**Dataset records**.
+++++

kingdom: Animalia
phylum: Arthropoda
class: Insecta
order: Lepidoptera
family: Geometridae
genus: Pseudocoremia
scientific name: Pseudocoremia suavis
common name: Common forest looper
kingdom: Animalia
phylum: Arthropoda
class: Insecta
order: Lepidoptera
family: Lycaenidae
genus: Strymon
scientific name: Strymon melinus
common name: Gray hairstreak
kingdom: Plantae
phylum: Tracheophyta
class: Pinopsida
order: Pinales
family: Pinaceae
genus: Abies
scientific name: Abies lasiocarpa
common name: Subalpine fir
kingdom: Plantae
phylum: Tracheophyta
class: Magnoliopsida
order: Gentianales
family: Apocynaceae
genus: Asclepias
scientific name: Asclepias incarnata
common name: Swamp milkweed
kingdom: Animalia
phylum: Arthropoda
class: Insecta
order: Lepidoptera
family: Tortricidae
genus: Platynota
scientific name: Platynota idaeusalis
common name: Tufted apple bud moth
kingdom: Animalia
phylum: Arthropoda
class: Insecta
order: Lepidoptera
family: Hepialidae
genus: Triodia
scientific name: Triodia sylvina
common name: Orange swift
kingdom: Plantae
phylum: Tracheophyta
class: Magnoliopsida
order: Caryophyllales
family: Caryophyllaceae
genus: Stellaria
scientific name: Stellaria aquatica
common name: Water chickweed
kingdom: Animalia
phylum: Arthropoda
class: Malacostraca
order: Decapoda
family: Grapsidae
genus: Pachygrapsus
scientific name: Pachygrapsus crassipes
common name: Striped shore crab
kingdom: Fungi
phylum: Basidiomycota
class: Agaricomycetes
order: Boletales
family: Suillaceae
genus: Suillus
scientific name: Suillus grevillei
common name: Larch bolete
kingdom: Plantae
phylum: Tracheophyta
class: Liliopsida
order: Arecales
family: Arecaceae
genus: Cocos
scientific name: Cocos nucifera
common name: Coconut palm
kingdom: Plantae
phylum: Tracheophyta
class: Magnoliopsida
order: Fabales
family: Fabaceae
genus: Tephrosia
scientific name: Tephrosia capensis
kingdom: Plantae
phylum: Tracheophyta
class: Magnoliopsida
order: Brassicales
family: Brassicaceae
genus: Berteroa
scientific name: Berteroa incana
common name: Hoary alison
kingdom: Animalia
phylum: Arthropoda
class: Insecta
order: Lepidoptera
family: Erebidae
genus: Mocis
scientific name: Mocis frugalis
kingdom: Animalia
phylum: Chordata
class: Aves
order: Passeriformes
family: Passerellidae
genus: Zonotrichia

+++++

Could you turn these data lines into a Markdown table with the columns Number and Record line, numbering each row and leaving out any blank lines?

**ANSWER TO THE TASK**.
| Number | Record line |
|---|---|
| 1 | kingdom: Animalia |
| 2 | phylum: Arthropoda |
| 3 | class: Insecta |
| 4 | order: Lepidoptera |
| 5 | family: Geometridae |
| 6 | genus: Pseudocoremia |
| 7 | scientific name: Pseudocoremia suavis |
| 8 | common name: Common forest looper |
| 9 | kingdom: Animalia |
| 10 | phylum: Arthropoda |
| 11 | class: Insecta |
| 12 | order: Lepidoptera |
| 13 | family: Lycaenidae |
| 14 | genus: Strymon |
| 15 | scientific name: Strymon melinus |
| 16 | common name: Gray hairstreak |
| 17 | kingdom: Plantae |
| 18 | phylum: Tracheophyta |
| 19 | class: Pinopsida |
| 20 | order: Pinales |
| 21 | family: Pinaceae |
| 22 | genus: Abies |
| 23 | scientific name: Abies lasiocarpa |
| 24 | common name: Subalpine fir |
| 25 | kingdom: Plantae |
| 26 | phylum: Tracheophyta |
| 27 | class: Magnoliopsida |
| 28 | order: Gentianales |
| 29 | family: Apocynaceae |
| 30 | genus: Asclepias |
| 31 | scientific name: Asclepias incarnata |
| 32 | common name: Swamp milkweed |
| 33 | kingdom: Animalia |
| 34 | phylum: Arthropoda |
| 35 | class: Insecta |
| 36 | order: Lepidoptera |
| 37 | family: Tortricidae |
| 38 | genus: Platynota |
| 39 | scientific name: Platynota idaeusalis |
| 40 | common name: Tufted apple bud moth |
| 41 | kingdom: Animalia |
| 42 | phylum: Arthropoda |
| 43 | class: Insecta |
| 44 | order: Lepidoptera |
| 45 | family: Hepialidae |
| 46 | genus: Triodia |
| 47 | scientific name: Triodia sylvina |
| 48 | common name: Orange swift |
| 49 | kingdom: Plantae |
| 50 | phylum: Tracheophyta |
| 51 | class: Magnoliopsida |
| 52 | order: Caryophyllales |
| 53 | family: Caryophyllaceae |
| 54 | genus: Stellaria |
| 55 | scientific name: Stellaria aquatica |
| 56 | common name: Water chickweed |
| 57 | kingdom: Animalia |
| 58 | phylum: Arthropoda |
| 59 | class: Malacostraca |
| 60 | order: Decapoda |
| 61 | family: Grapsidae |
| 62 | genus: Pachygrapsus |
| 63 | scientific name: Pachygrapsus crassipes |
| 64 | common name: Striped shore crab |
| 65 | kingdom: Fungi |
| 66 | phylum: Basidiomycota |
| 67 | class: Agaricomycetes |
| 68 | order: Boletales |
| 69 | family: Suillaceae |
| 70 | genus: Suillus |
| 71 | scientific name: Suillus grevillei |
| 72 | common name: Larch bolete |
| 73 | kingdom: Plantae |
| 74 | phylum: Tracheophyta |
| 75 | class: Liliopsida |
| 76 | order: Arecales |
| 77 | family: Arecaceae |
| 78 | genus: Cocos |
| 79 | scientific name: Cocos nucifera |
| 80 | common name: Coconut palm |
| 81 | kingdom: Plantae |
| 82 | phylum: Tracheophyta |
| 83 | class: Magnoliopsida |
| 84 | order: Fabales |
| 85 | family: Fabaceae |
| 86 | genus: Tephrosia |
| 87 | scientific name: Tephrosia capensis |
| 88 | kingdom: Plantae |
| 89 | phylum: Tracheophyta |
| 90 | class: Magnoliopsida |
| 91 | order: Brassicales |
| 92 | family: Brassicaceae |
| 93 | genus: Berteroa |
| 94 | scientific name: Berteroa incana |
| 95 | common name: Hoary alison |
| 96 | kingdom: Animalia |
| 97 | phylum: Arthropoda |
| 98 | class: Insecta |
| 99 | order: Lepidoptera |
| 100 | family: Erebidae |
| 101 | genus: Mocis |
| 102 | scientific name: Mocis frugalis |
| 103 | kingdom: Animalia |
| 104 | phylum: Chordata |
| 105 | class: Aves |
| 106 | order: Passeriformes |
| 107 | family: Passerellidae |
| 108 | genus: Zonotrichia |